- _PROBLEM TO WORK ON_
Output all of the data exactly, keeping any images out of the copy.

╭─ MATERIAL TO PROCESS

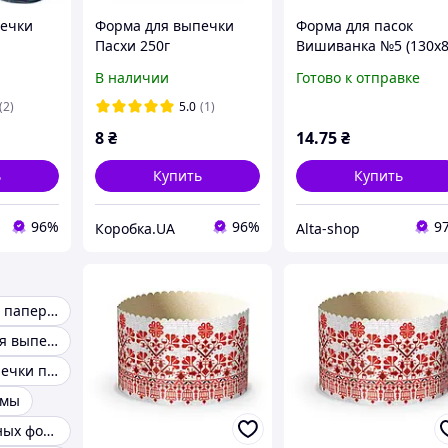
печки
Форма для выпечки
Форма для пасок
Пасхи 250г
Вишиванка №5 (130х8
ыс.-85м
(диам.-90мм;выс.-85мм)
ТМ УКРАСА
В наличии
Готово к отправке
(2)
5.0
(1)
8
₴
14
.75
₴
ь
Купить
Купить
96%
96%
9
Коробка.UA
Alta-shop
Держатель для паперових рушників
Набор форм для выпечки
Форма для выпечки пасхи
рмы
Набор разъемных форм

╰─

- _ANSWER TO THIS PROBLEM_
печки
Форма для выпечки
Форма для пасок
Пасхи 250г
Вишиванка №5 (130х8
ыс.-85м
(диам.-90мм;выс.-85мм)
ТМ УКРАСА
В наличии
Готово к отправке
(2)
5.0
(1)
8
₴
14
.75
₴
ь
Купить
Купить
96%
96%
9
Коробка.UA
Alta-shop
Держатель для паперових рушників
Набор форм для выпечки
Форма для выпечки пасхи
рмы
Набор разъемных форм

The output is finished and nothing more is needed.